Wednesday, September 4, 2013

Violent Masculinity in Harold Lloyd’s Grandma’s Boy

As I’m sure every foreigner rightly suspects, the United States is a violent country.  And although it is surely not the only country of which this can be said, there seems to be something uniquely perverse in the American insistence on defining masculinity in terms of one’s willingness and ability to perpetrate violence.  I was especially struck by this during my recent viewing of two Harold Lloyd films, Grandma’s Boy (1922) and The Kid Brother (1927). 
In both of these films, Lloyd plays a nebbish and cerebral “weakling” (as an intertitle in Grandma’s Boy describes him) who must prove himself by, in essence, beating the shit out of some people.  In The Kid Brother, he has to beat the shit out of some thieves.  In Grandma’s Boy, he has to subdue a dangerous “tramp” (nowadays, we would say, “He has to beat up a homeless person”) and then beat up the thug who is his rival for the hand of a remarkably airheaded young woman.

In Grandma’s Boy, more than in any other silent-era comedy that I’ve seen, I became keenly aware of the violence on display.  The fight between Harold and his rival isn’t just a comedic bout of fisticuffs, as one will find in almost any silent comedy; these men are assaulting each other and could get badly hurt (there’s a similar sense of real danger in the boxing scenes of Charlie Chaplin’s City Lights).  This brings me back to the love interest in Grandma’s Boy, a woman name of Mildred.  Now, Mildred’s affections are divided between the mild-mannered Harold and his thuggish rival (the rival doesn’t have a name) and I can’t imagine why.  The rival is clearly a psychopathic asshole who beats people up.  What’s the appeal? Is there something more “manly” about him because of his willingness to hurt people? How sad that Harold has to render himself as dangerous as his rival in order to win Mildred over.  Why does he even want her?

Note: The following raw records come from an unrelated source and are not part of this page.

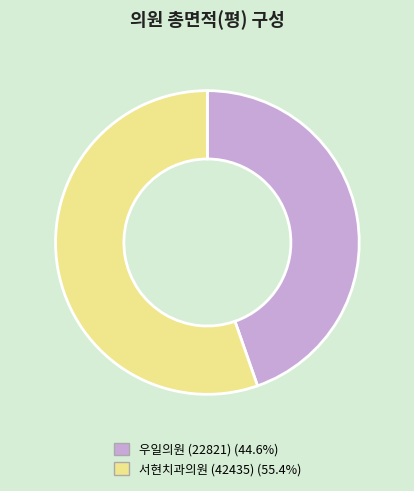

Is it true that 우일의원 (22821) is 35% of the pie?

False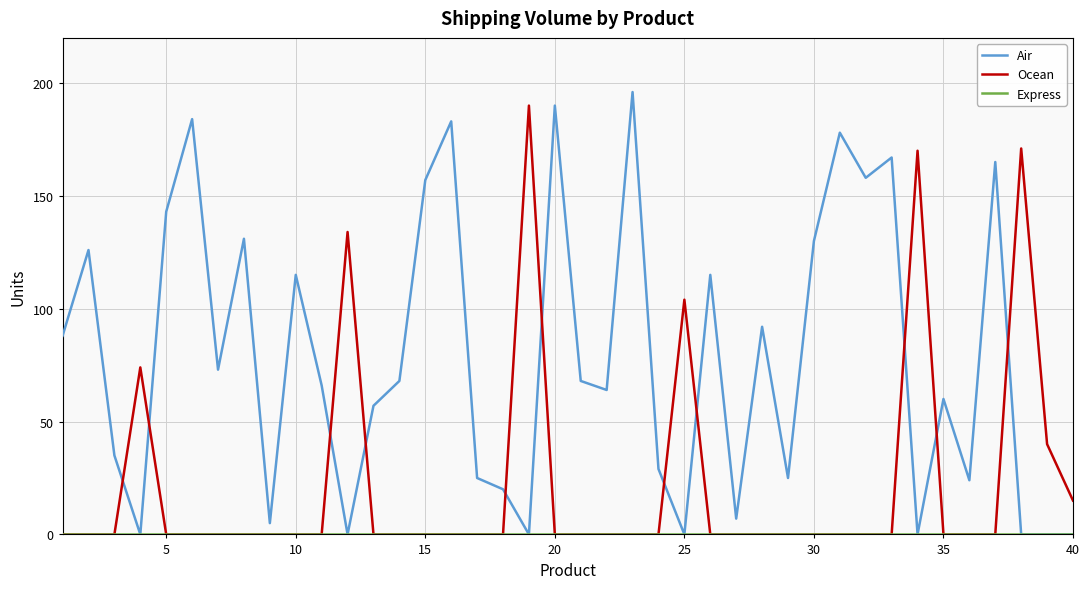

What is the maximum value shown in the chart?

196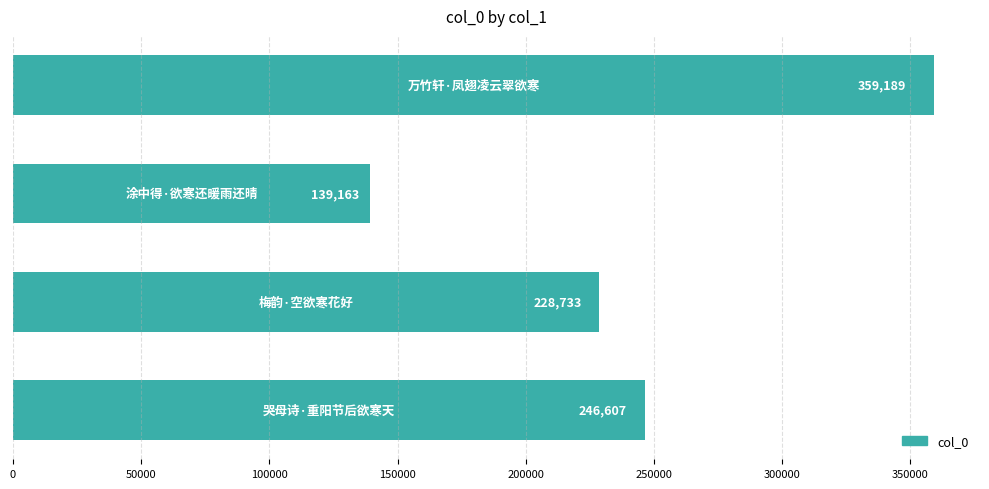

What is the difference between the maximum and minimum values?

220026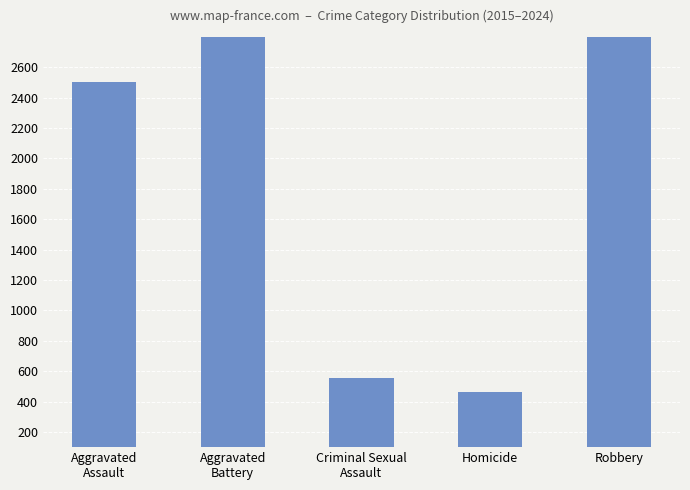

Reading right to left, list all the values displayed in this chart.

Robbery=4590	Homicide=465	Criminal Sexual
Assault=555	Aggravated
Battery=4590	Aggravated
Assault=2503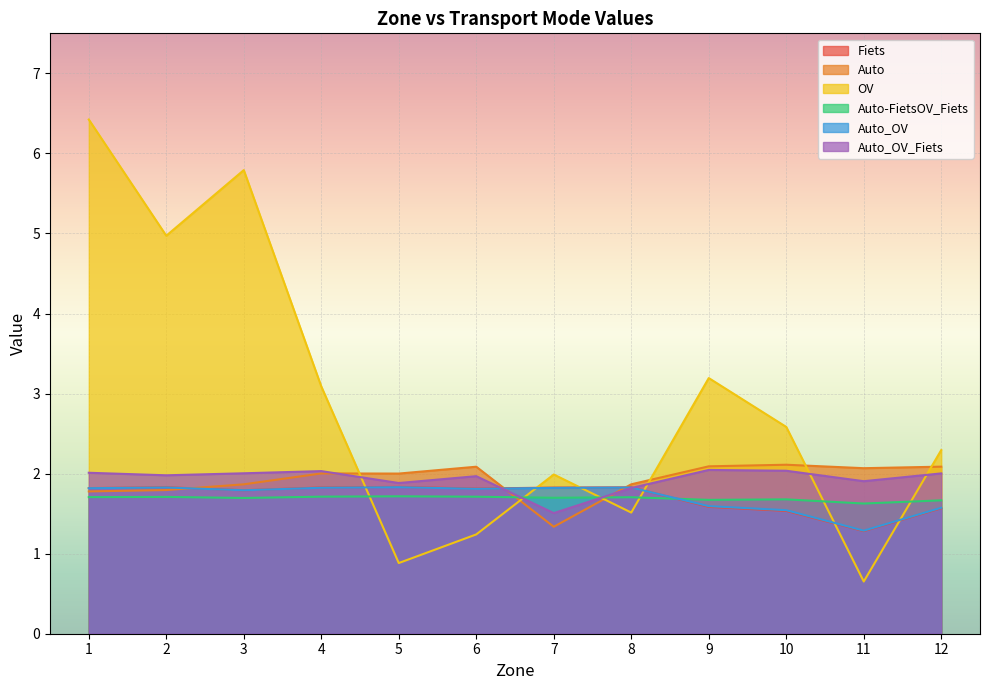

What is the approximate value of Fiets at 6?

1.8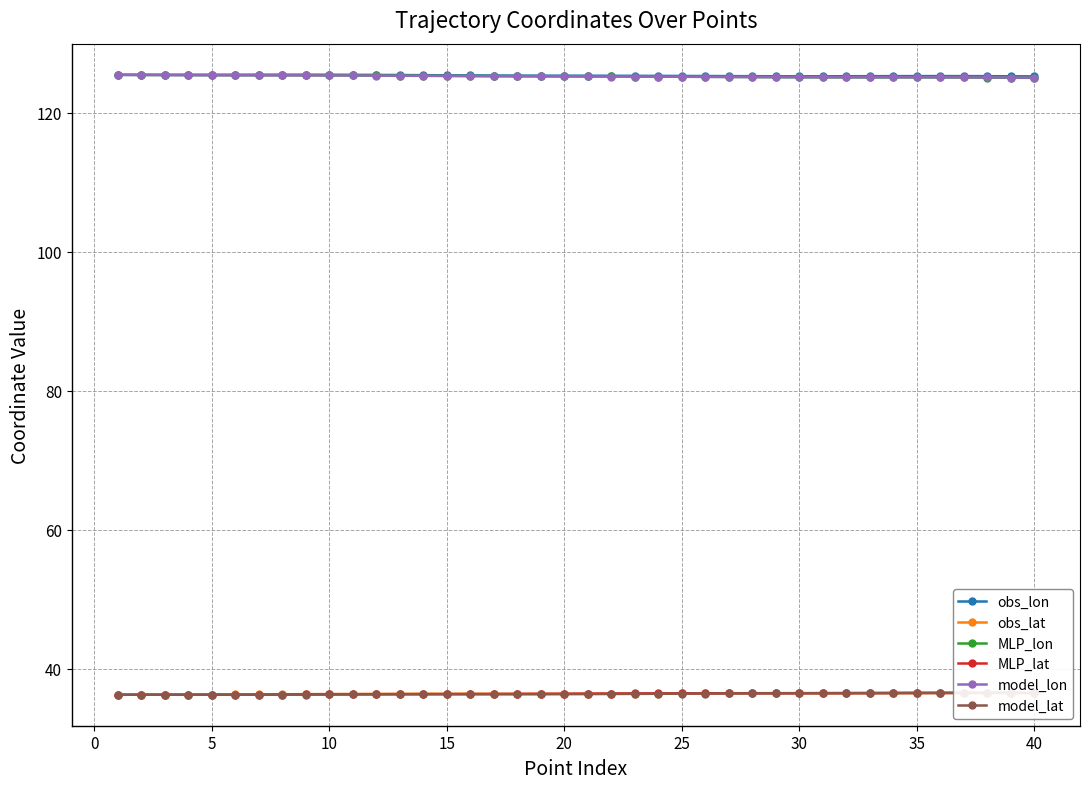

What is the minimum value for model_lon?

125.0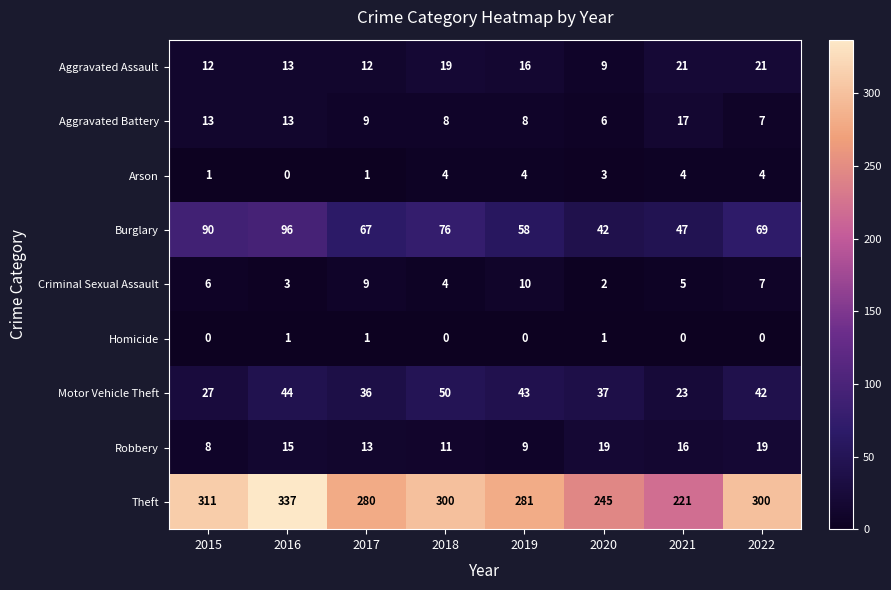

Which series has the largest total across all categories?

Theft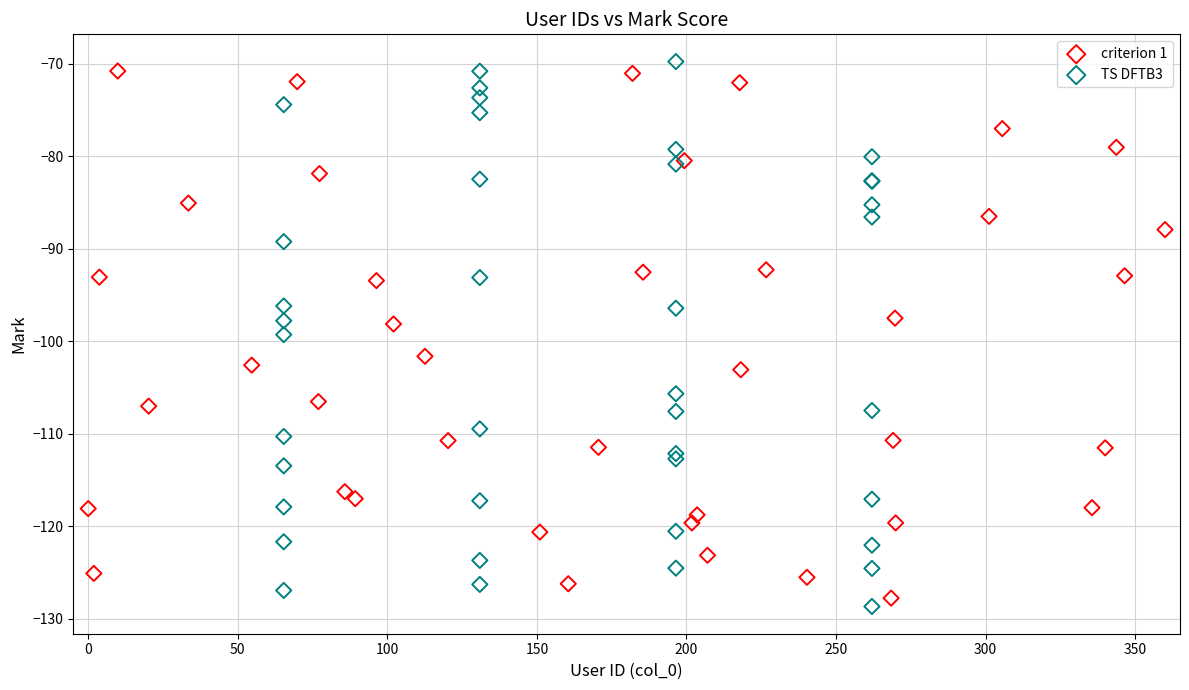

Which series has the largest Y range (max minus min)?

TS DFTB3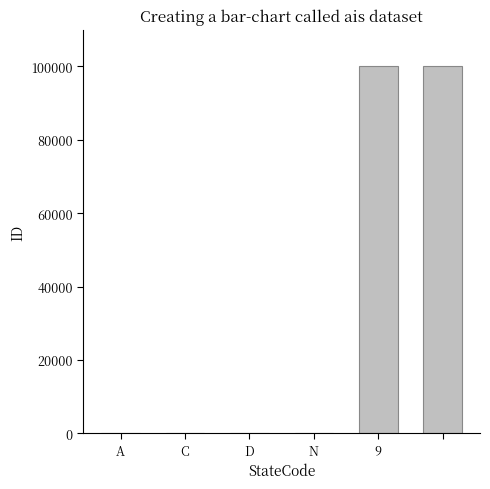

What is the maximum value shown in the chart?

99999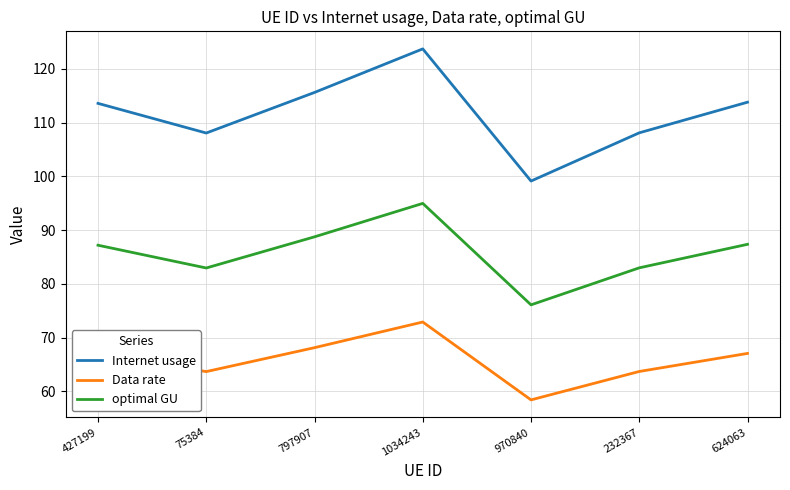

What is the total value across all series at 1034243?

291.6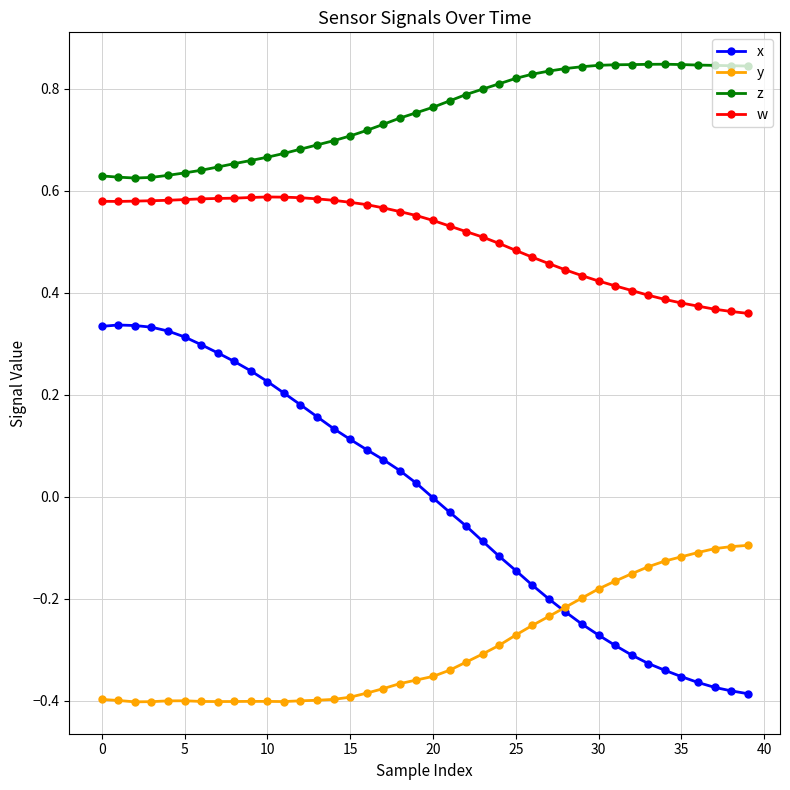

Rank the series by their average value, from lowest to highest.

y, x, w, z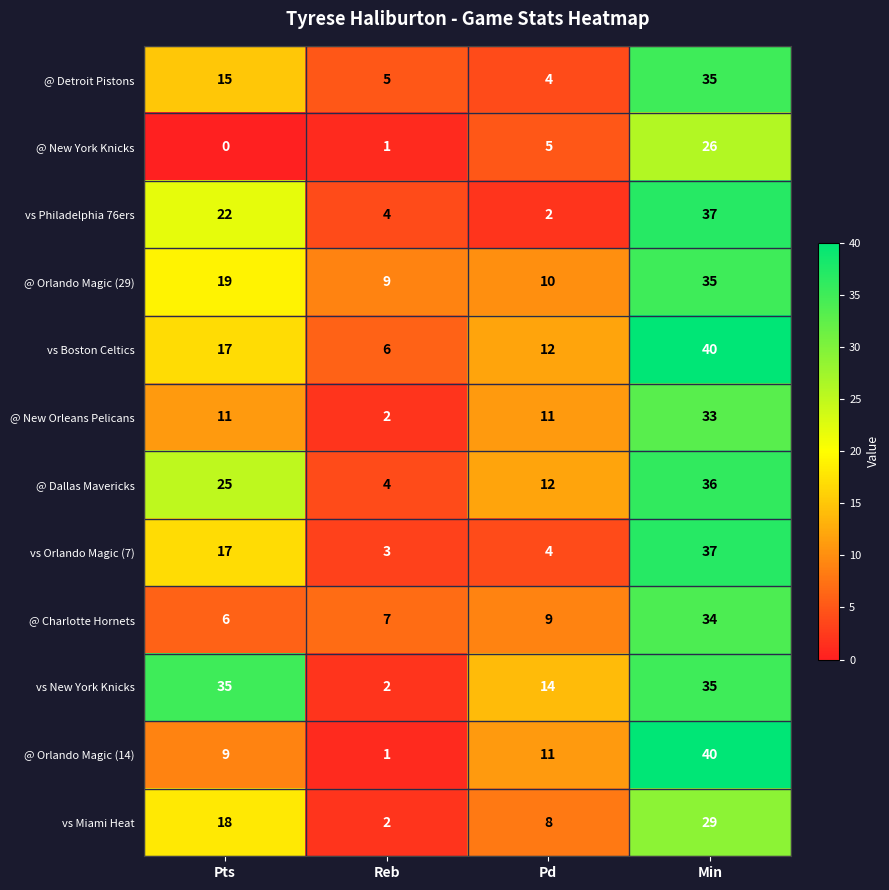

Which series has the largest total across all categories?

vs New York Knicks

The violence of American constructions of masculinity is still with us today, although it’s perhaps slightly less overt than an order to go out there and beat someone up.  Perhaps it’s not so much the act of beating someone up, as the willingness to do so that is still expected of a manly man.  Surely this is why assholes still get into bar fights because someone was “hitting on” their girl or saying something sexual about her or whatever the hell idiots get into fights for.  They’re “defending” “their” women (forgive all the scare quotes).  Hell, they don’t even have to be drunk.  The just have to have the “masculine script” in their minds; and that’s’ what it is; when these guys get into fights, they’re not acting sincerely, but rather they’re acting out scenarios of masculinity from movies and elsewhere.  They’re abdicating their reason in order to fulfill an expectation.  I’m sure America isn’t the only place where this happens, but it’s repugnant wherever it takes place.